## Dataset records
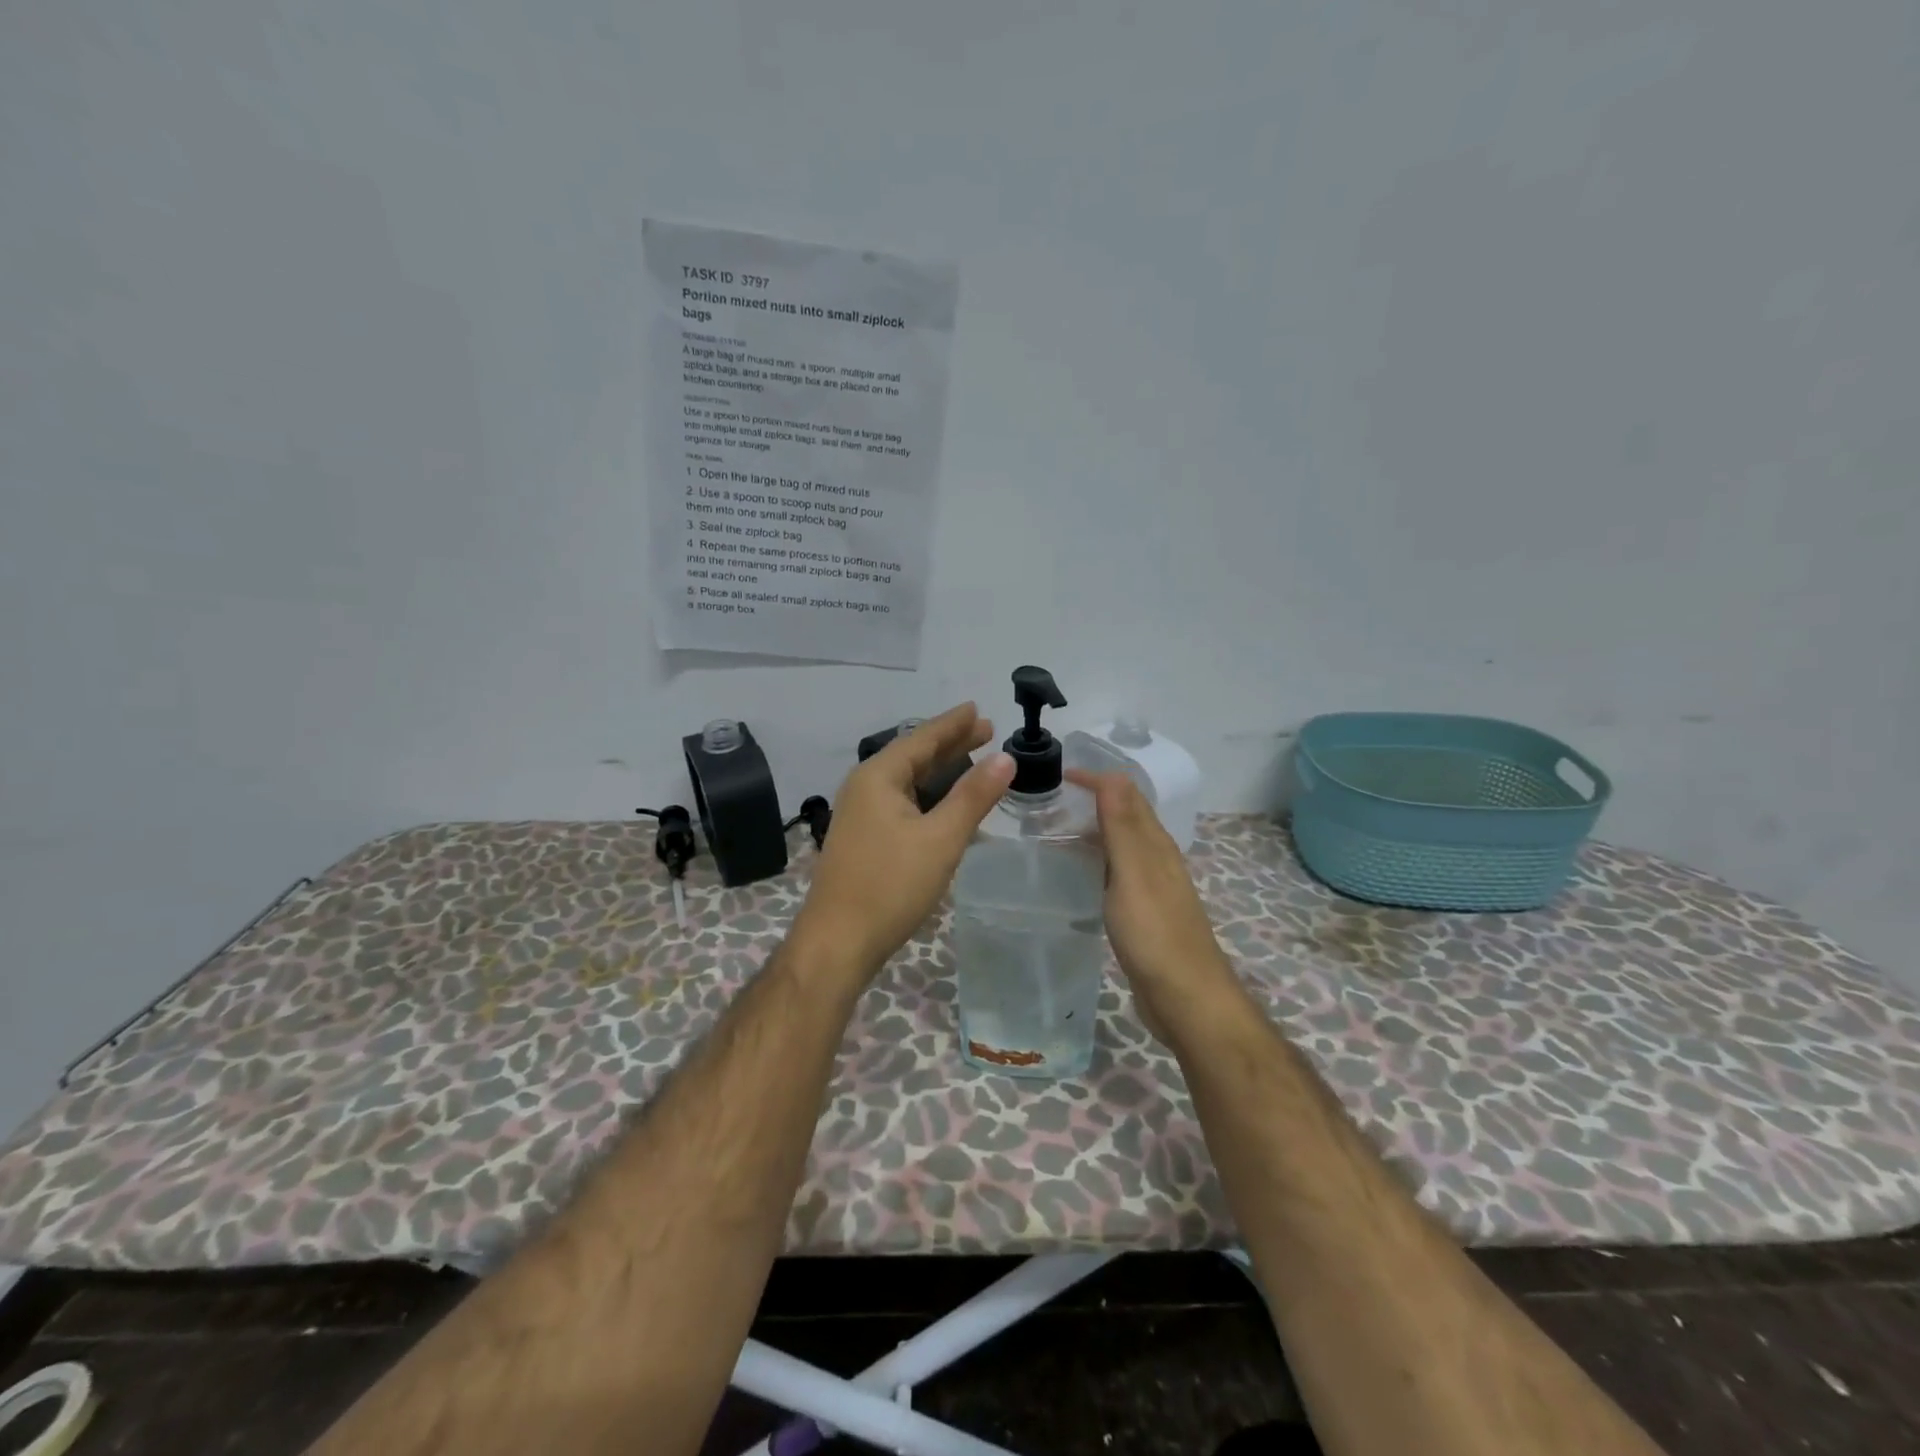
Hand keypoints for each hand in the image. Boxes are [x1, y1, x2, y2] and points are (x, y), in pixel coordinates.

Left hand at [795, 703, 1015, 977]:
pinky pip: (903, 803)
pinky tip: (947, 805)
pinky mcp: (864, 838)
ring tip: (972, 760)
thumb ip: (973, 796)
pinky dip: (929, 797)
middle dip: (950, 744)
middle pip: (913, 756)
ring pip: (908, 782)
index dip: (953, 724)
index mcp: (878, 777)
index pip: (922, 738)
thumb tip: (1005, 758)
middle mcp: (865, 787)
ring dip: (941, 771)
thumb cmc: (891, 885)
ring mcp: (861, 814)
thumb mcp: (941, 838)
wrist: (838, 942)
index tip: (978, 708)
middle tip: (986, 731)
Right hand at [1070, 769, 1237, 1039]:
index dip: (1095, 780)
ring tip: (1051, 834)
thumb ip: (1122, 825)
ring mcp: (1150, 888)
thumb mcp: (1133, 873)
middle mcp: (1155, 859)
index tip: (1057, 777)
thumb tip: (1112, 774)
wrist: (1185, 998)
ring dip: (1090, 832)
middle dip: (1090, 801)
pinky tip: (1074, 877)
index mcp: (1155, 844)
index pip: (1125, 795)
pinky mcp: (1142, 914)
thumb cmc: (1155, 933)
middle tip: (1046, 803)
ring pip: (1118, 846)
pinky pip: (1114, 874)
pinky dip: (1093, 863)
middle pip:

## Work instructions
How many lines in the records above contain the word "pinky"? Answer with the number only.

## Output of the exercise
8